Oh, and btw, the theatre is playing "To Kill a Mockingbird" in February. Hope you can be there.
I know alot of you will roll your eyes at this next part, but I am mentioning it anyway. Judge me all you like. I don't mind. :)
I have been teaching and talking to the kids about the Christmas Story. Yes, the Jesus one. I know, I know.
But I feel like it is important. Like I said earlier, I want to instill a meaning to Christmas, over and above the fact that you get presents.
I have a Fisher Price Nativity set that my mom bought the kids a couple of years ago. Sebastian loved playing with it for years and now Sawyer does too. So, we are talking about Mary, Joseph (or as Sawyer calls him Joho, or Josie) and baby Jesus. We talk about how Jesus was born in a barn (as Geoff said, he sometimes believes that Sawyer was too). We talk about the wise men, and how they brought presents (not toys!) to the baby Jesus. That Jesus was special, and everyone wanted to know him and be near him. How angels came and talked to sheppards to tell them that Jesus was born.
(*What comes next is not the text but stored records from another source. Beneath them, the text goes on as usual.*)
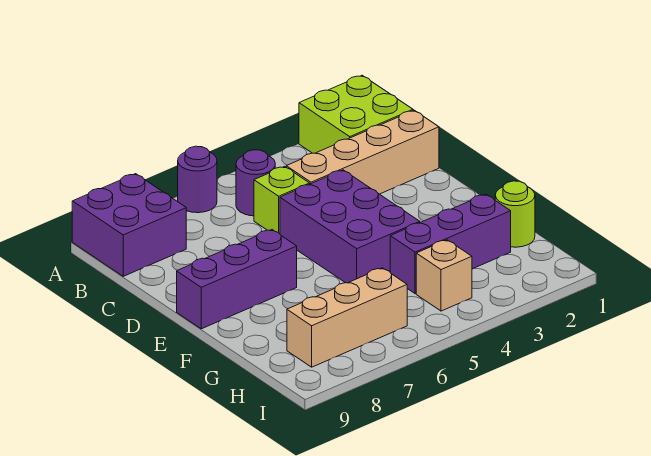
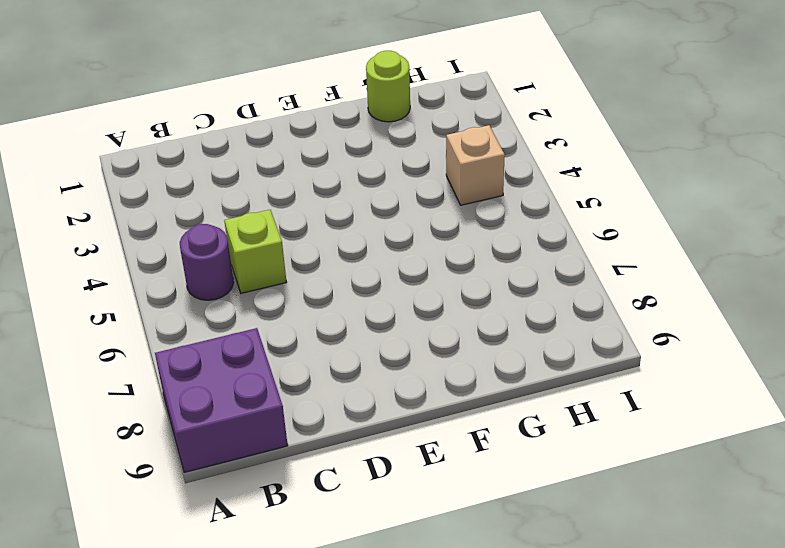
none -> lime 2x2 brick [299,75,413,153]
none -> purple 1x1 round brick [178,146,217,213]
none -> tan 1x4 brick [286,110,439,194]

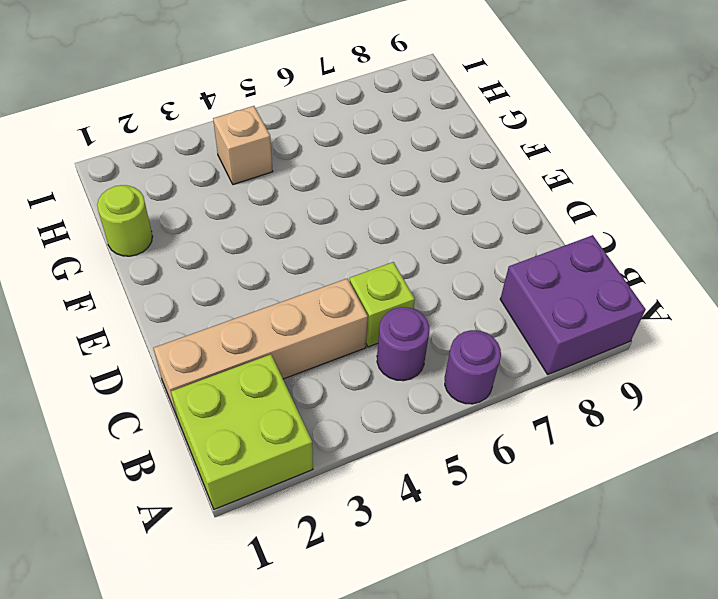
none -> purple 2x3 brick [280,170,420,283]
none -> purple 1x3 brick [177,230,297,329]
none -> purple 1x3 brick [390,194,511,294]

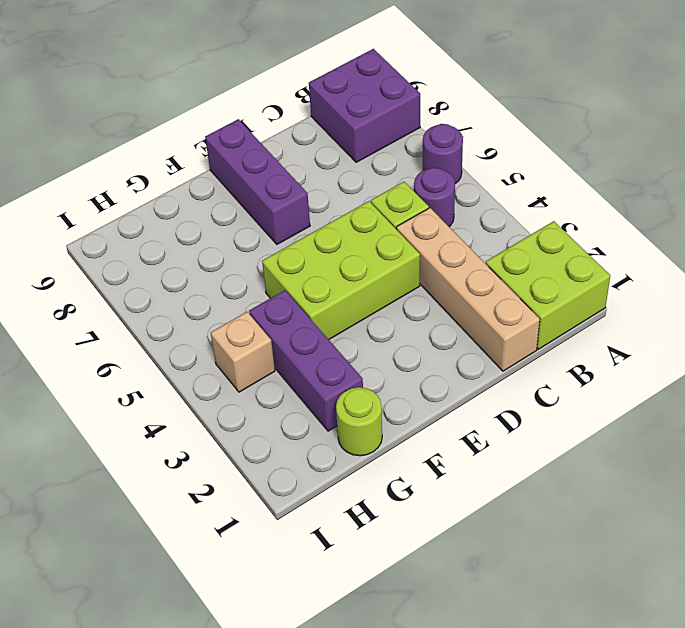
lime 2x3 brick [262,201,420,339] -> purple 2x3 brick [280,170,420,283]
none -> tan 1x3 brick [287,268,407,367]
We watched a cartoon about the Christmas Story. I wish, wish, wish I had recorded or at least written down the questions that Sawyer had for me. They were hilarious. I laughed pretty much constantly. But at the same time, I was so proud of her, for taking the story seriously enough that she wanted to know more. She wanted to know why King Herrod didn't like the baby. Why was King Herrod mean. What was wrong with Mary's tummy (the baby was inside). She wanted to know more about the star. She was thrilled to see the angel, except that she thought it was a mermaid. She was very sure that the donkey that carried Mary into Bethlehem was named Cheech. And on and on it went.
But Geoff won't talk about this stuff with me. Sebastian was never really interested. It was very fun to talk to Sawyer and see her excitement. I know that to her, it's just a story. I am thinking about taking her and Sebastian to the Christmas Eve candlelight service. I used to love going, and I think that they might like it too.
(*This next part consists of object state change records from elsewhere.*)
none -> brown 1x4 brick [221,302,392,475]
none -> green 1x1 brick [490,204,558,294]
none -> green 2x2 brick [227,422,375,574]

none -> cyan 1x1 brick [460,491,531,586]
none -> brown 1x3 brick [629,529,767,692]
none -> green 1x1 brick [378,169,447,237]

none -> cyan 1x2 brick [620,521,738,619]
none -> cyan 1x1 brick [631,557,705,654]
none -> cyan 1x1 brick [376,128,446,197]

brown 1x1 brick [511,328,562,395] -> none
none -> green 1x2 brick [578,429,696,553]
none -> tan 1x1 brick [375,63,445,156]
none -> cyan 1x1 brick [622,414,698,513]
So, as we move into this last week before Christmas, I am moving through my preparations. I am still working and work is very trying and exhausting. I hate my boss (and I don't use that word lightly) so I struggle make my work day end when I leave work. I have reduced my OT, since I don't really take home any extra money if I work over a certain amount (basically anything over 15 hours doesn't make a significant impact on my pay cheque) so I limit it to that amount.
I have let work ruin times for me, times that should have been special and wonderful. It took me a while, but I came to realize exactly that- I LET it ruin it. So, I have decided not to let that happen. Work is work. Home is home. Home is where I want to be. Home is where I belong.
Merry Christmas, everyone.
Rosie N. Grey
The N stands for "next up, Christmas!"